• [TASK] Extract each line below that contains the string "sentenza", copying every such line in full. The match is case-sensitive.

• [PROVIDED INFORMATION]
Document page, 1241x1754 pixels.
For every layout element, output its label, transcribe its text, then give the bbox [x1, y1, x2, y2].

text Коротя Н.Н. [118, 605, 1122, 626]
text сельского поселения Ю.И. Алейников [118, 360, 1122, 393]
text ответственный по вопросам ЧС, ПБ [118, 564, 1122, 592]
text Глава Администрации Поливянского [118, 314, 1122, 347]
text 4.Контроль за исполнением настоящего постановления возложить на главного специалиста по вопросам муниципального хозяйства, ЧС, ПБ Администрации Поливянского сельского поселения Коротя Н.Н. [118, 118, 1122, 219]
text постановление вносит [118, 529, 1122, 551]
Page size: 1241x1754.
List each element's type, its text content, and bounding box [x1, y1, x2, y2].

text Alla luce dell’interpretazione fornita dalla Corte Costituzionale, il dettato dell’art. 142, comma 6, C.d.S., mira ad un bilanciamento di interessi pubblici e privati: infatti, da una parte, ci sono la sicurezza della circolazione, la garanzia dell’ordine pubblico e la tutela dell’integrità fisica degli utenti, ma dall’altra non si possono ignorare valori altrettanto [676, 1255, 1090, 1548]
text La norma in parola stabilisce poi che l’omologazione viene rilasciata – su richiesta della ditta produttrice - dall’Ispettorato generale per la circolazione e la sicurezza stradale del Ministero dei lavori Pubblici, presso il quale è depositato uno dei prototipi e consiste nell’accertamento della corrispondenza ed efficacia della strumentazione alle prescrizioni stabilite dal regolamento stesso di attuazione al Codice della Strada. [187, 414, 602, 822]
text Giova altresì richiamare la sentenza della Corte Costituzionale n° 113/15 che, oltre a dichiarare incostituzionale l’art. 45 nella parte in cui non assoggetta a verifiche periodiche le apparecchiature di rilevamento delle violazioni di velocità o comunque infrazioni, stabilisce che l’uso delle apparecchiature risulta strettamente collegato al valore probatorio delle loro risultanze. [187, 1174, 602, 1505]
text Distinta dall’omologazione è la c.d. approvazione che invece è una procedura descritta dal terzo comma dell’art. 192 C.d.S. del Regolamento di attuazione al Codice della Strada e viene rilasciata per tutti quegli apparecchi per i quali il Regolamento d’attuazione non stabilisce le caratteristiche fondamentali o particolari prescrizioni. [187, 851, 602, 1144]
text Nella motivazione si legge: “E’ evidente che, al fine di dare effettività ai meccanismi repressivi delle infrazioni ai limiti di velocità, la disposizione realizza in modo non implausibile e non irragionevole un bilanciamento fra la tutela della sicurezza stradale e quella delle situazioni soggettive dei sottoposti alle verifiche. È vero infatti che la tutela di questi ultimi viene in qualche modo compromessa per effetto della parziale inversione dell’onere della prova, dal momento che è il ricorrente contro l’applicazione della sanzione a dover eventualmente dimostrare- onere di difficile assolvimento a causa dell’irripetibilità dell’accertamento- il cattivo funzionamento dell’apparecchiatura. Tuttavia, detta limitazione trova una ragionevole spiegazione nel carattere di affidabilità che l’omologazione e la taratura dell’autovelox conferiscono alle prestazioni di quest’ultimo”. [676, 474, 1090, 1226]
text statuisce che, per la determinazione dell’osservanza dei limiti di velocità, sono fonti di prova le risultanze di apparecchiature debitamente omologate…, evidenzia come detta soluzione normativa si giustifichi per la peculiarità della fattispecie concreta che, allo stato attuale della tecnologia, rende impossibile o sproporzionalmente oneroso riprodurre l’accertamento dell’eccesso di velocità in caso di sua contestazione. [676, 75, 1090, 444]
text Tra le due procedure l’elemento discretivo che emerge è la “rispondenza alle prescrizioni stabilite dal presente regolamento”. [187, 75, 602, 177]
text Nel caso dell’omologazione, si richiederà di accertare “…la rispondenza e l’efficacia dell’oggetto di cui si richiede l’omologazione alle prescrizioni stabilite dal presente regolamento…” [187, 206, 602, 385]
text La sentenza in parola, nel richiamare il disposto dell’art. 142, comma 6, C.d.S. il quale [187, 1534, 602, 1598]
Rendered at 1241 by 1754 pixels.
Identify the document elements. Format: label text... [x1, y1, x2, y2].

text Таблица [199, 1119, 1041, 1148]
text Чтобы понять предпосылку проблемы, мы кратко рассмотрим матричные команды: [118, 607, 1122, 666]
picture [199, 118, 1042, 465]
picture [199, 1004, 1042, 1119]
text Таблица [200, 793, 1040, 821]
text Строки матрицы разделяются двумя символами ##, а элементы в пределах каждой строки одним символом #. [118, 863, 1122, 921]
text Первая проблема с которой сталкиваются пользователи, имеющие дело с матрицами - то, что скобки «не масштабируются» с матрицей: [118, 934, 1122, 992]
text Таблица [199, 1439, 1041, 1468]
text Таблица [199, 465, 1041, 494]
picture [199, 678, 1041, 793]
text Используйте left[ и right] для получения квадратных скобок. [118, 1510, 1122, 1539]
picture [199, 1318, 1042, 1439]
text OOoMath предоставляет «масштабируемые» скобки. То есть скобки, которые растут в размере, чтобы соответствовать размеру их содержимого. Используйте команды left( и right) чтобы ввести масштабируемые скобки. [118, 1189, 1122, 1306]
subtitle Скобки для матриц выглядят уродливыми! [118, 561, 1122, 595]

• [TASK ANSWER]
text Giova altresì richiamare la sentenza della Corte Costituzionale n° 113/15 che, oltre a dichiarare incostituzionale l’art. 45 nella parte in cui non assoggetta a verifiche periodiche le apparecchiature di rilevamento delle violazioni di velocità o comunque infrazioni, stabilisce che l’uso delle apparecchiature risulta strettamente collegato al valore probatorio delle loro risultanze. [187, 1174, 602, 1505]
text La sentenza in parola, nel richiamare il disposto dell’art. 142, comma 6, C.d.S. il quale [187, 1534, 602, 1598]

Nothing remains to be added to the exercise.